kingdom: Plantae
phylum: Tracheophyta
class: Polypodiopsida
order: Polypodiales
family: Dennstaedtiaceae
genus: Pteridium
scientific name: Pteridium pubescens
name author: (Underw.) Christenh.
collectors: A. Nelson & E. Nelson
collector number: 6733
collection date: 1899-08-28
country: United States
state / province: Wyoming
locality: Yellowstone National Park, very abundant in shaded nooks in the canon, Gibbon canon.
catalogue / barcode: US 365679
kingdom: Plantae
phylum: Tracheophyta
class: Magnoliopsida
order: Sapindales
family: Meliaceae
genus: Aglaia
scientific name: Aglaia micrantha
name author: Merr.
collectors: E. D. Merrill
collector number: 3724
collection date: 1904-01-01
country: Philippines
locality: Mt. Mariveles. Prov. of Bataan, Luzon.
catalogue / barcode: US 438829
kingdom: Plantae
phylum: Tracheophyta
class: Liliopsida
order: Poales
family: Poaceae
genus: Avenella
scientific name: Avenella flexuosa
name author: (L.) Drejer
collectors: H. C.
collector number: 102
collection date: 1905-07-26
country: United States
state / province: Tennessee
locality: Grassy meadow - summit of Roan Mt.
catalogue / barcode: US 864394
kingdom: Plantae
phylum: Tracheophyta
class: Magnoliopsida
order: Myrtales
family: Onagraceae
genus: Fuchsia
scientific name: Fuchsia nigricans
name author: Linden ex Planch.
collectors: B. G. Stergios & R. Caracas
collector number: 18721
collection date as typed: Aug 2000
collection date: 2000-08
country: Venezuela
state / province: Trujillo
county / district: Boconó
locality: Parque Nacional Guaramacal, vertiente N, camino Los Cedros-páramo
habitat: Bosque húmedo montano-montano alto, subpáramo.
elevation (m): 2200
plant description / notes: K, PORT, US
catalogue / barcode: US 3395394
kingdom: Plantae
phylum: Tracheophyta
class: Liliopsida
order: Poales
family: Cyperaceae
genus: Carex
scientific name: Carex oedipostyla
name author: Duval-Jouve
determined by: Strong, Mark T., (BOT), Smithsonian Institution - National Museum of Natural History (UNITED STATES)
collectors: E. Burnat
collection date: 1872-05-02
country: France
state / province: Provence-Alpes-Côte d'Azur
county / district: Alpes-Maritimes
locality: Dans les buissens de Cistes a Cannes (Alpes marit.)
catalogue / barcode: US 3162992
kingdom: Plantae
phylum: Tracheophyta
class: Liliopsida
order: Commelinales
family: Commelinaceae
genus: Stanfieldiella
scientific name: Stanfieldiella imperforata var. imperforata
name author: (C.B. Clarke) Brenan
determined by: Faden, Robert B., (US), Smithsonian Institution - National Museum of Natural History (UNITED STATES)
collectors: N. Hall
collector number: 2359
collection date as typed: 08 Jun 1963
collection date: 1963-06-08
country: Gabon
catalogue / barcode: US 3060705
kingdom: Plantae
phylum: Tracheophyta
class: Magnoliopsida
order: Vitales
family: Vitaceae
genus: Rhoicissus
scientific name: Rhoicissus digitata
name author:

Challenge: Copy out the stretch of the material from the line containing "county / district: Alpes-Maritimes" through the end, putting "realm" in place of "kingdom" each time it appears and leaving everything else unchanged.

Output for this task:
county / district: Alpes-Maritimes
locality: Dans les buissens de Cistes a Cannes (Alpes marit.)
catalogue / barcode: US 3162992
realm: Plantae
phylum: Tracheophyta
class: Liliopsida
order: Commelinales
family: Commelinaceae
genus: Stanfieldiella
scientific name: Stanfieldiella imperforata var. imperforata
name author: (C.B. Clarke) Brenan
determined by: Faden, Robert B., (US), Smithsonian Institution - National Museum of Natural History (UNITED STATES)
collectors: N. Hall
collector number: 2359
collection date as typed: 08 Jun 1963
collection date: 1963-06-08
country: Gabon
catalogue / barcode: US 3060705
realm: Plantae
phylum: Tracheophyta
class: Magnoliopsida
order: Vitales
family: Vitaceae
genus: Rhoicissus
scientific name: Rhoicissus digitata
name author:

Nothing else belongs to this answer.